When Banks was offered the chance to accompany Captain Cook, he set about acquiring one of the finest collections of naturalists’ instruments and accessories he could – including this one designed by John Ellis.

Before the voyage, Ellis advised Banks on what equipment he should take aboard the Endeavour and his suggestions included his ‘modified’ aquatic microscope, which Banks purchased for the considerable sum of £2-12-6 so he could carry out marine biology observations as well as use it as a dissecting microscope for entomology and botany.

The Endeavour circumnavigated the globe, visiting South America, Tahiti, New Zealand, Australia and Java.

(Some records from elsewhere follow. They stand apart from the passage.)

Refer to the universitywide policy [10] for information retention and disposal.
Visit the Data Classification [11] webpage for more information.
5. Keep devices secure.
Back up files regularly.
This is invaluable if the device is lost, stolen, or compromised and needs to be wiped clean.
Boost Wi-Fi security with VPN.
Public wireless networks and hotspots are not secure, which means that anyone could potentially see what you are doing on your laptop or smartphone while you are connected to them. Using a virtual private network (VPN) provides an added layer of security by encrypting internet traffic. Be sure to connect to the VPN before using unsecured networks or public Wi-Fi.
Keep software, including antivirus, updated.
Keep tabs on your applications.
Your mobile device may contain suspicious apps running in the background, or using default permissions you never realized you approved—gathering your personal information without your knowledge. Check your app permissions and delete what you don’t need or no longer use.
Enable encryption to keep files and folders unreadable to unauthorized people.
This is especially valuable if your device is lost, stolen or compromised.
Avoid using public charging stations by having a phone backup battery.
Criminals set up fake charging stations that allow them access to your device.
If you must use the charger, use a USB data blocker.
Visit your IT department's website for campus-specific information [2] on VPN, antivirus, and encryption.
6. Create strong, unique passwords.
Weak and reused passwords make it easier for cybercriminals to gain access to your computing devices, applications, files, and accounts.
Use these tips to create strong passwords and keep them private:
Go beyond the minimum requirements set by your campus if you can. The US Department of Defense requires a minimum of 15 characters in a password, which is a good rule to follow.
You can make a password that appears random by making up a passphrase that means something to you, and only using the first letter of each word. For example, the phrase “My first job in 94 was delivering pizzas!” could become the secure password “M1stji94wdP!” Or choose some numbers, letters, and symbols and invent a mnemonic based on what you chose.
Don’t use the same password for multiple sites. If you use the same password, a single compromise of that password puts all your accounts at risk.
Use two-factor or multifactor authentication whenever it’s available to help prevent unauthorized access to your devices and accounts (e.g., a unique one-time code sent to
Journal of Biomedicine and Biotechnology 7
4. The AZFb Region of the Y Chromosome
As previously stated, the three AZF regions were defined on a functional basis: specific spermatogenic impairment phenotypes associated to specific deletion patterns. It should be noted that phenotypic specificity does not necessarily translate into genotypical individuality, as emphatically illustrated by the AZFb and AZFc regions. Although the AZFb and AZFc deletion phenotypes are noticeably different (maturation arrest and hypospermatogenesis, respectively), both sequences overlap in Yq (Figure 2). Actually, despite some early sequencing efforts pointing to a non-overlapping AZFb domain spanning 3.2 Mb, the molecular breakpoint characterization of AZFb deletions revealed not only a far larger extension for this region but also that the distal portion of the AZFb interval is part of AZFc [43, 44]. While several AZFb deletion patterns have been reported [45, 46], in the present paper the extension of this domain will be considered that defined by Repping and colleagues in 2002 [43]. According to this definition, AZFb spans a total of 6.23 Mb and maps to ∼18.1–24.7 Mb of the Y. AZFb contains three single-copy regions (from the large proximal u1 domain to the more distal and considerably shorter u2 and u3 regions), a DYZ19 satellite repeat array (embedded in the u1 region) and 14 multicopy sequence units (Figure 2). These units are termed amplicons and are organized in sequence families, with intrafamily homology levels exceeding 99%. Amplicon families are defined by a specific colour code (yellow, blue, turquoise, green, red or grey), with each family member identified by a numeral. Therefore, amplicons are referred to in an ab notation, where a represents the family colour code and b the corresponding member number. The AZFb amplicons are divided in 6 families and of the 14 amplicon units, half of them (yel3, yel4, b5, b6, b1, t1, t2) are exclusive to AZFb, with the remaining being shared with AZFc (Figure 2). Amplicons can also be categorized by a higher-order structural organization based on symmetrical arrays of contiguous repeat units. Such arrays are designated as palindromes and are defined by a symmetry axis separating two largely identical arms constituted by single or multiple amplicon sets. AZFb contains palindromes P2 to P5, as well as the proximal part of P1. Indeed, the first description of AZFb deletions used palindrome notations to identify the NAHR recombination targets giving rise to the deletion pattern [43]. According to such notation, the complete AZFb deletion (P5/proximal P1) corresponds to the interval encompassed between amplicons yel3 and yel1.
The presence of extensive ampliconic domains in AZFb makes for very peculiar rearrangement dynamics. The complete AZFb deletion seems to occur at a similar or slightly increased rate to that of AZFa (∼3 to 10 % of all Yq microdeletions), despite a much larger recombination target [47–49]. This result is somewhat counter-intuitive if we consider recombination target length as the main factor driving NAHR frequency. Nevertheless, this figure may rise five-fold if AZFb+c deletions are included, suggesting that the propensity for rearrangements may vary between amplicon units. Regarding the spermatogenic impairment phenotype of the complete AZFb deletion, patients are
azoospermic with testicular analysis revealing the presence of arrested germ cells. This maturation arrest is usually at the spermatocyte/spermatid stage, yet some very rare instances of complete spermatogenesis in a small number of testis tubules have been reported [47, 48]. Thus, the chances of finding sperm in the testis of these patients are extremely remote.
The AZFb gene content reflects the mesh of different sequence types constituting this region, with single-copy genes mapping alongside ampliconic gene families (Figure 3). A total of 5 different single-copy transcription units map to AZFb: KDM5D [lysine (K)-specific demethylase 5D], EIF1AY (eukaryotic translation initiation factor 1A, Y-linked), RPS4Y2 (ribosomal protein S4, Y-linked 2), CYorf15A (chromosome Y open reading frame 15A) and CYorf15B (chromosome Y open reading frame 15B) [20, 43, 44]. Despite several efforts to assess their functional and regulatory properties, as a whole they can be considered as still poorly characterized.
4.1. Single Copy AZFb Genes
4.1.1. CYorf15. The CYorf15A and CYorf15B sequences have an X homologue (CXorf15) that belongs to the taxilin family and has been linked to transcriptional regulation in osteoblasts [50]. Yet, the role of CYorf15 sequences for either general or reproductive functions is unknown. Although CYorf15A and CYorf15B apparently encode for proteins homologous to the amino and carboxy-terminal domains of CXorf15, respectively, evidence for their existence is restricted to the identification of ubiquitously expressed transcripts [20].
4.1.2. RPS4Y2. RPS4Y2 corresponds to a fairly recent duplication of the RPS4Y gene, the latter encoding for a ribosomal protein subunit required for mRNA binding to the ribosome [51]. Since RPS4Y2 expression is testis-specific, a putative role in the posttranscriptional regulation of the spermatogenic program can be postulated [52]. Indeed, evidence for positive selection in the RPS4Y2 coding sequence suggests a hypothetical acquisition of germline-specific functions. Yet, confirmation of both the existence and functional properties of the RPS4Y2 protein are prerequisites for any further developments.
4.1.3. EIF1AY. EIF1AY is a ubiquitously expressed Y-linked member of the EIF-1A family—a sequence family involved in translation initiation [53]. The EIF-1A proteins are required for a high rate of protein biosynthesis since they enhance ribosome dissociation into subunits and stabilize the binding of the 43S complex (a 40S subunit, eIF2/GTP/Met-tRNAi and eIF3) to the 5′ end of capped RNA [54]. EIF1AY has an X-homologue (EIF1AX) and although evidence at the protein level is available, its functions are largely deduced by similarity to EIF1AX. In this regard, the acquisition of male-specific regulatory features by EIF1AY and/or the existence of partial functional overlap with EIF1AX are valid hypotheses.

The microscope subsequently had quite a journey on its own: it headed to the Knatchbull family via Banks’ wife Dorothea Hugessen (1758-1828), then was believed dispersed at one of a series of London sales of Banks’ effects between 1886-93 at Sotheby’s and Puttick & Simpson, where it is presumed to have been bought by VB Crowther-Beynon (1865-1941), a wellknown antiquarian and a member of numerous antiquarian and archaeological societies, in many of which he held office.

It was then sold by Crowther- Beynon’s wife Mary (1856-1952) as part of his effects by Cavendish House Auctioneers, Cheltenham, in December 1950, where it was bought by the vendor’s late father. A copy of the auction catalogue is included in the lot.